Nun bin ich also in der Lage ein Objekt vom Typ Adressen zu erzeugen.

Dieses Objekt möchte ich nun in meine Datenbank schreiben. Mein Problem ist, dass ich nicht weiß, wie ich dies machen soll. Ich kenne mich mit solchen Vorgängen nicht wirklich aus und finde darum auch keinen richtigen Einstieg. Vielleicht kann mir jemand mal erklären oder ein tutorial empfehlen, in dem von A-Z erklärt wird, wie ich eine Verbindung zu einer Datenbank herstelle bis zu dem Speichern eines Objektes mit JDO.

Vielen Dank

Marco


----------



## KSG9|sebastian (20. Jul 2006)

http://www.google.de/search?hl=de&q=jdo+tutorial&meta=


In den ersten 15 Ergebnissen sind schon 10 Beispiele und davon ca. 3 mit Adressdaten.


----------



## AlArenal (20. Jul 2006)

Ich arbeite selber nicht mit JDO, habe mir letztens aber noch diverse Persistenz-Mechnaismen und ORMs angeschaut, von daher möchte ich soviel sagen:

Allgemein
JDO ist ein ursprünglich von Sun entwickelter, mittlerweile an die APahce Group abgegebener Standard für einen Persistenz-Mechanismus, um Objekte aus Java in einer relationalen Datenbank abzulegen. 

Implementierungen
Es gibt diverse konkrete Implementierungen dieses Standards, wie z.B. JPOX, Castor,  Kodo, ... Für welche man sich entscheidet, ist am Anfang sicher nicht ganz einfach zu entscheiden. Am besten man schaut sich jeweils die Doku und Tutorials an und nimmt sich mal das vor, womit am schnellsten zurechtkommt.

Benutzung
Wie gesagt, JDO ist lediglich der Standard. Es ist kein Produkt oder sonstwas. Wenn man JDO benutzten möchte, muss man sich eine Implementierung schnappen und diese benutzen. Die bekannteresn Implementierungen haben eigentlich alle sehr gute Doku und Tutorials dabei, die man für deinen recht einfachen Use-Case auch simpel anpassen kann.

*Links:*

 JDO Central
 Online-Artikel:  Castor-Transport - Java-basiertes Object-Mapping für XML, RDBMS und LDAP 
 Artikel: Getting Started With Java Data Objects (JDO)
 JPOX
 Castor


----------



## AlArenal (20. Jul 2006)

KSG9|sebastian hat gesagt.:
			
		

> Klick mich weil ich alles weiß!
> 
> In den ersten 15 Ergebnissen sind schon 10 Beispiele und davon ca. 3 mit Adressdaten.

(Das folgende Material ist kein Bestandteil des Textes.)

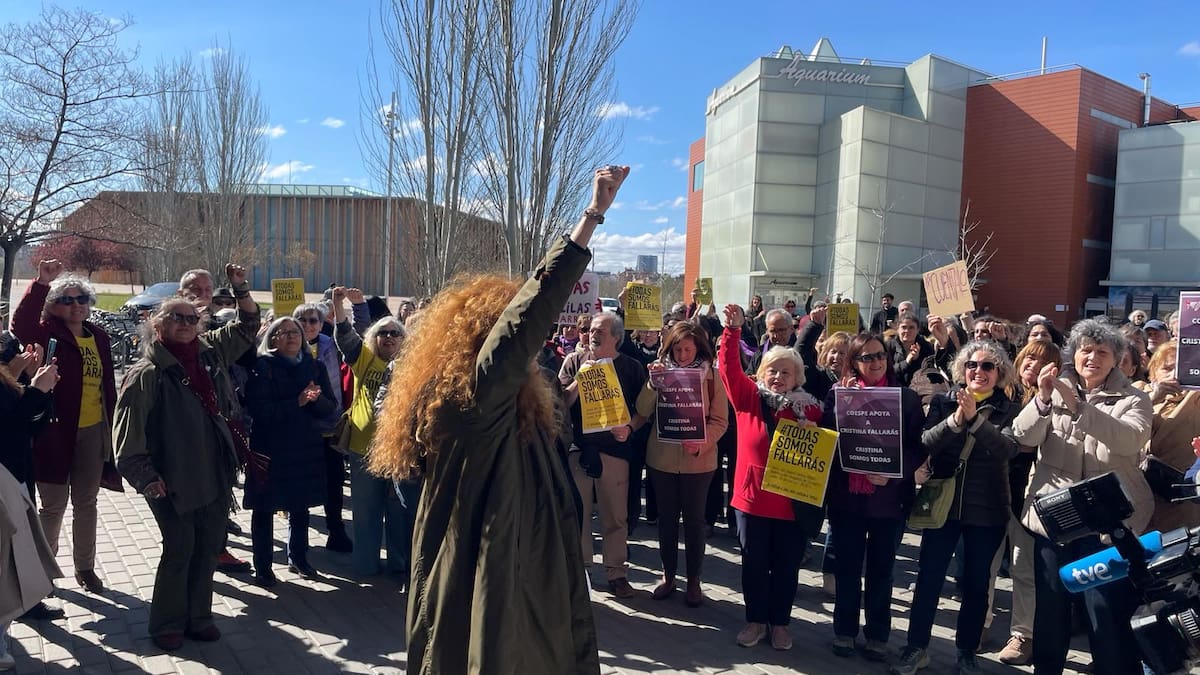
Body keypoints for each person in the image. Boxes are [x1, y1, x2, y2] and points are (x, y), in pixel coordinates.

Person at [366, 164, 627, 674]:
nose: (532, 350)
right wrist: (590, 218)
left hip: (505, 550)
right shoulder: (477, 392)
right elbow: (526, 320)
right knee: (492, 648)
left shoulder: (491, 394)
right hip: (497, 559)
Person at [113, 268, 261, 651]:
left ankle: (199, 617)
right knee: (180, 547)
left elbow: (249, 325)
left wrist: (241, 287)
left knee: (209, 545)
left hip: (214, 472)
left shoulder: (210, 354)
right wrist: (146, 477)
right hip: (171, 478)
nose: (184, 323)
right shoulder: (147, 372)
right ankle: (166, 624)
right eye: (175, 317)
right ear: (156, 323)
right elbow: (127, 439)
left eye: (191, 318)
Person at [1013, 319, 1152, 675]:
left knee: (1103, 611)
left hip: (1107, 525)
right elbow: (1023, 437)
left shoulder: (1134, 398)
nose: (1092, 357)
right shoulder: (1054, 390)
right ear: (1074, 354)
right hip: (1056, 520)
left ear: (1117, 359)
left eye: (1102, 352)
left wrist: (1080, 408)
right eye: (1086, 350)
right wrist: (1043, 398)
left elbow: (1129, 440)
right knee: (1051, 609)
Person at [892, 341, 1018, 675]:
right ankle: (916, 647)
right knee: (928, 580)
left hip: (987, 511)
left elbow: (1007, 449)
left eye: (988, 366)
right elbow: (923, 443)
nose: (979, 371)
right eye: (972, 365)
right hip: (941, 509)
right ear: (962, 370)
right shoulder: (944, 402)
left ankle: (966, 652)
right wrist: (955, 421)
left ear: (999, 374)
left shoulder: (1010, 408)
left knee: (976, 587)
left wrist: (975, 421)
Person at [719, 303, 824, 651]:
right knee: (753, 565)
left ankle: (779, 623)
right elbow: (729, 369)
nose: (778, 377)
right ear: (761, 373)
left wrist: (814, 433)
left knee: (786, 567)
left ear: (797, 378)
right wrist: (732, 330)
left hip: (791, 503)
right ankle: (755, 621)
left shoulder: (810, 409)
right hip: (752, 500)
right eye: (772, 371)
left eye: (785, 372)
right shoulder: (748, 398)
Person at [11, 260, 116, 596]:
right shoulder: (45, 332)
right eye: (67, 299)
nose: (76, 305)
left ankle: (85, 568)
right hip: (55, 432)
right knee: (53, 506)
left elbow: (106, 386)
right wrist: (41, 283)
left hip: (92, 430)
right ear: (54, 305)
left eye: (81, 298)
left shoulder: (98, 336)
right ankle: (43, 573)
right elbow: (21, 324)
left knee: (87, 502)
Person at [824, 333, 925, 663]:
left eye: (880, 355)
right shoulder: (838, 395)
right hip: (847, 500)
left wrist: (895, 471)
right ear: (853, 362)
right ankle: (844, 631)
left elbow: (917, 448)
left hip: (889, 501)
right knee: (848, 568)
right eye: (866, 357)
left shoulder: (905, 398)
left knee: (882, 571)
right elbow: (826, 440)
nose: (875, 362)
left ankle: (878, 634)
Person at [635, 321, 727, 607]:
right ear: (670, 348)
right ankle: (668, 576)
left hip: (698, 462)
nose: (683, 354)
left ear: (698, 347)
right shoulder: (660, 371)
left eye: (688, 348)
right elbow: (641, 409)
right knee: (666, 520)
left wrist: (704, 443)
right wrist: (652, 384)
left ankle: (694, 580)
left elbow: (720, 421)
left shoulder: (711, 376)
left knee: (695, 523)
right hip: (662, 459)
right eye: (678, 348)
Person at [244, 317, 338, 586]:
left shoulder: (315, 367)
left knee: (300, 506)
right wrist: (296, 402)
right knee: (264, 508)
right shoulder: (262, 368)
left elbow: (329, 408)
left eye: (295, 332)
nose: (291, 337)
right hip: (270, 447)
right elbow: (260, 411)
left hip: (304, 446)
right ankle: (263, 566)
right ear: (272, 339)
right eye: (283, 333)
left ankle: (298, 558)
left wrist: (316, 399)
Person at [559, 311, 646, 598]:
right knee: (579, 514)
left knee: (615, 516)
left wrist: (629, 428)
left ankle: (616, 573)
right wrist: (578, 382)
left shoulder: (631, 367)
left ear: (617, 338)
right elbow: (559, 403)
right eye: (591, 329)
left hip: (615, 451)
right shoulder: (573, 361)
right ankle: (582, 570)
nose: (593, 334)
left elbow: (644, 410)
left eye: (601, 331)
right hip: (580, 451)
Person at [329, 287, 411, 578]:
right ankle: (366, 564)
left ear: (404, 340)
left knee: (399, 512)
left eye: (394, 333)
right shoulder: (364, 359)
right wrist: (339, 305)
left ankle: (401, 565)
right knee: (365, 512)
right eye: (383, 333)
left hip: (402, 451)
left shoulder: (413, 367)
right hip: (364, 449)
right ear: (374, 338)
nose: (388, 337)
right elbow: (344, 335)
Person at [994, 340, 1061, 665]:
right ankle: (978, 623)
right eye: (1030, 357)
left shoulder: (1056, 401)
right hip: (990, 492)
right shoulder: (1000, 390)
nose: (1033, 365)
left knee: (1023, 569)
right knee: (984, 568)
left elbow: (1021, 441)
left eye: (1043, 361)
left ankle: (1023, 635)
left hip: (1029, 496)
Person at [0, 341, 63, 649]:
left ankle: (25, 605)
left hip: (17, 476)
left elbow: (29, 427)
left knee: (17, 554)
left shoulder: (6, 355)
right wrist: (35, 389)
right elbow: (8, 431)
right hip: (5, 481)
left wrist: (30, 383)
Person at [1136, 341, 1200, 533]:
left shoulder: (1194, 397)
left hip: (1180, 497)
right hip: (1141, 494)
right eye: (1167, 368)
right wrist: (1154, 397)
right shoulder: (1139, 392)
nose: (1174, 375)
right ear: (1153, 372)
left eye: (1181, 369)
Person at [887, 311, 934, 387]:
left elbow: (930, 373)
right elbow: (888, 372)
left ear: (918, 330)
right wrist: (906, 362)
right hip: (895, 388)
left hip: (920, 389)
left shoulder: (926, 346)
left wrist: (916, 359)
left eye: (911, 327)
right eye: (904, 327)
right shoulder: (889, 346)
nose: (907, 331)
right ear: (897, 329)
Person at [748, 309, 795, 374]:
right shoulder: (760, 353)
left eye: (781, 330)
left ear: (791, 329)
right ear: (767, 331)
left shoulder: (801, 352)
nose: (776, 336)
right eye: (772, 331)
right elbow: (748, 375)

Schreib mich ohne Anführungszeichen, weil ich sonst nicht funktionieren tu


----------



## KSG9|sebastian (20. Jul 2006)

@AlArenal: Hab ich doch scon getan .


www.hibernate.org gibts auch noch


----------



## AlArenal (20. Jul 2006)

KSG9|sebastian hat gesagt.:
			
		

> www.hibernate.org gibts auch noch



Böses Foul!
Hibernate ist keine JDO Implementierung!


----------